Excuse me? Just so that I’M clear I take issue with his statement. The problem you ask? There are a number of us whose parent(s), from every strata of the middle class spectrum, “sent a check.” And guess what? It still wasn’t enough to cover the cost and expense of sending a child to an institution of higher learning. In my situation specifically, I had every form of financial aid known to man: grants, loans, work-study, a required student contribution. Oh yeah, AND my folks pooled together a sizeable chunk of their monthly income to cover my tuition/expenses. Not something you expect from a kid who grew up in the ‘burbs and in a house her parents owned now is it?

My own education was nearly a dream deferred because of its cost. My parents, aware that I was aiming high (private and Ivy League schools dominated my college choices), gently cajoled me to attend my town’s local community college rather than the schools on my list. Why? So that they could actually afford to send their daughter to college rather than just talk about it. Thanks to my own tenacity, I wasn’t willing to set aside a four year experience that I knew would change my life. I insisted that I would take on whatever financial debt necessary to accomplish my goal of getting a college degree from the school of my choice.

So the presumption that those of us whose parents did make a economic contribution to their education were somehow not working or busting ass to pay for a degree that we would continue paying for long after the diploma was hung on our walls or that we took it completely for granted and didn’t appreciate the sacrifice behind our presence on those campuses, is not just factually incorrect, it’s deluded and insulting.

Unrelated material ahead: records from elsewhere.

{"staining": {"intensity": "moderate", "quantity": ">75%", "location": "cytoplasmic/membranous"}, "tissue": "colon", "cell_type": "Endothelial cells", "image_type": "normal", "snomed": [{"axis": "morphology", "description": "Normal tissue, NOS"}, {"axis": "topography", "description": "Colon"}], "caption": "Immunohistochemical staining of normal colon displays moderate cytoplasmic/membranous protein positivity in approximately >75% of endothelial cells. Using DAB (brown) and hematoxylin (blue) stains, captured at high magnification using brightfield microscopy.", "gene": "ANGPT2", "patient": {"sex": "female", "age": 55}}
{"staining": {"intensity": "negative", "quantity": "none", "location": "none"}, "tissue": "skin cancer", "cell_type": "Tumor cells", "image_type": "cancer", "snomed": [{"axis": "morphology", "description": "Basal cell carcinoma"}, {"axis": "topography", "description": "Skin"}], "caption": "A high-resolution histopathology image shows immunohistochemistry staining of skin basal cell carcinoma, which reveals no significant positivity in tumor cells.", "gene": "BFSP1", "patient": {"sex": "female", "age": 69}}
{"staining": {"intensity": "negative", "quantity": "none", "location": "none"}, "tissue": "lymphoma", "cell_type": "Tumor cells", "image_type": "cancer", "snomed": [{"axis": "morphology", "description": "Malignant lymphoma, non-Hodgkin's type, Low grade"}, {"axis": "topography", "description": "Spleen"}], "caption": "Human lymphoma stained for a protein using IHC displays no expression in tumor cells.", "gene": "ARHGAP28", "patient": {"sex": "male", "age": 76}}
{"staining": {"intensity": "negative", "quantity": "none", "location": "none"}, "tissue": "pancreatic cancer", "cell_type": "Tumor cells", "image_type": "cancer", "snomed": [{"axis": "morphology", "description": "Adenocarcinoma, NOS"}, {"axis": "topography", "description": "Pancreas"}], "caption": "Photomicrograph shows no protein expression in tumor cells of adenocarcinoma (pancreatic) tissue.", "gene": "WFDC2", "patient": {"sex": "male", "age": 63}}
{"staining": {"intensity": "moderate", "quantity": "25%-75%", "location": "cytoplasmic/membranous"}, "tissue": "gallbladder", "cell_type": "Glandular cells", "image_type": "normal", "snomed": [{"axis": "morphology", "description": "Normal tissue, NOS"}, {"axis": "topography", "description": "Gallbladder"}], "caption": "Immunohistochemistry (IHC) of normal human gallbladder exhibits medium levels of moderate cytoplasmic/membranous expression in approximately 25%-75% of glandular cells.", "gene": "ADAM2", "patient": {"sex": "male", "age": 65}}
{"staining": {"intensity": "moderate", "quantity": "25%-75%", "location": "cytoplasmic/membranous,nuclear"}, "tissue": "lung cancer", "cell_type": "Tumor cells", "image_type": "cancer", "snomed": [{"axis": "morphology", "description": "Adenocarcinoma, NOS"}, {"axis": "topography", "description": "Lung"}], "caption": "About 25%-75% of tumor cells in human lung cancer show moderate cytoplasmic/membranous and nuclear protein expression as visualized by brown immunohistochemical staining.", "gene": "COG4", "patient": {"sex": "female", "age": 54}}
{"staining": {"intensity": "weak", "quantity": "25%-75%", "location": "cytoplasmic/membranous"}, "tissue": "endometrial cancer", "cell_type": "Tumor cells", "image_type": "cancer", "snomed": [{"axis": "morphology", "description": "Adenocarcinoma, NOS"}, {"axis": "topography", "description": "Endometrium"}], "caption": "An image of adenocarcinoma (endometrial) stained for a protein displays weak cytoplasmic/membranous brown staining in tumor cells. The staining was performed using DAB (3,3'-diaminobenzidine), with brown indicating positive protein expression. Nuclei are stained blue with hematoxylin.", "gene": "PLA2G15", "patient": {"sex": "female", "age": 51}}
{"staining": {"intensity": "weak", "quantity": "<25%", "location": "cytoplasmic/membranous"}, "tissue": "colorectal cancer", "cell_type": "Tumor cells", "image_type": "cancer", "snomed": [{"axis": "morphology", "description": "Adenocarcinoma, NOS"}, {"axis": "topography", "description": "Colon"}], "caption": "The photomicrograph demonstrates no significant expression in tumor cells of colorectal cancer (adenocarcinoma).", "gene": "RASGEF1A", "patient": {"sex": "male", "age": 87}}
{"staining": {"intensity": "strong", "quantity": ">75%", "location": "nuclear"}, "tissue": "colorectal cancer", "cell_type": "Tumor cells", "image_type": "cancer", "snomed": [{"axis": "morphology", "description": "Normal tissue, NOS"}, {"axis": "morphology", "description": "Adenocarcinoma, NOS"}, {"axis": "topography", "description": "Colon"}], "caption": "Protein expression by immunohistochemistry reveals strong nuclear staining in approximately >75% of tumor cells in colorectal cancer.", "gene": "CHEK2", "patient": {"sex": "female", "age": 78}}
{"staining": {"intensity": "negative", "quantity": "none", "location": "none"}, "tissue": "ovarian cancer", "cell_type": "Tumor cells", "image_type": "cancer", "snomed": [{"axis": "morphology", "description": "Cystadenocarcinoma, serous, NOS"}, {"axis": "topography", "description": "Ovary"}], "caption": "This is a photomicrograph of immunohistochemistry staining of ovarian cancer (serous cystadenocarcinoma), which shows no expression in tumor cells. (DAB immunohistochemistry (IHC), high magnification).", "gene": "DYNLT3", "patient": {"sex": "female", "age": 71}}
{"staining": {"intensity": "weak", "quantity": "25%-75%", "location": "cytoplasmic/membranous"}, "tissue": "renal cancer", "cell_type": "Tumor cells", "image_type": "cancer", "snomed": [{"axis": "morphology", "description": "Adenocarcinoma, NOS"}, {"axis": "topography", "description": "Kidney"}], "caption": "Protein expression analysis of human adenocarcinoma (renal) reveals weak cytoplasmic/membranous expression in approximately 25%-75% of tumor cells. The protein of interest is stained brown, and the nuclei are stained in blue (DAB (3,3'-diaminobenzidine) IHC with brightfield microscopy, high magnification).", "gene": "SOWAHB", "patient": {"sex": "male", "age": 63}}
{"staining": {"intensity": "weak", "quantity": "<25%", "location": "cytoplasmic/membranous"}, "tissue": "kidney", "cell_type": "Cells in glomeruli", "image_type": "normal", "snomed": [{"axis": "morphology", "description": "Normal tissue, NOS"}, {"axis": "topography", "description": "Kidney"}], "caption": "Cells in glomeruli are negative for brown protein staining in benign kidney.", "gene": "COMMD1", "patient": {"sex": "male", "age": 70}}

I had a number of friends who despite being “middle class” still struggled to stay in school for financial reasons. The reason? Typically, after students have finished their first year and reapply for aid for subsequent years, their total package is lowered. The hefty financial aid awards they were initially offered are instead diverted and used as a carrot to entice prospective freshman to attend. I remember one friend who after three years discovered her aid had been slashed in half. She took a job as a resident assistant to get free housing and a meal plan. This was just a year shy of graduating. Other people I knew saw their financial awards plummet by a substantial percent year after year, forcing them to get creative with how they did or didn’t spend the money they did or didn’t have: borrowing books instead of buying them, recycling notebooks, applying for food stamps, taking campus jobs during the summer to defer their expected student contribution for the year, etc. Or of course (the devil itself) putting expenses on their credit cards. [SIDENOTE: Whose idea was it to give a 17 or 18 year old a line of credit when they are just learning how to use a bank account? Horrible.] And yes, these were all kids whose parents “sent a check.”

Here’s a concept that Mr. Diaz may be unfamiliar with, not for his own fault but simply being unaware, lots of middle class kids struggle the same as those from poorer backgrounds. It may not be the same kind of struggle, but it doesn’t devalue their experience or mitigate its reality. So the next time you think someone is just “getting by” or “chillin’” or has it “easy” because their parents help them, stop to think about what their parents help means to their entire family and what’s being sacrificed elsewhere so that they can sit where they’re sitting.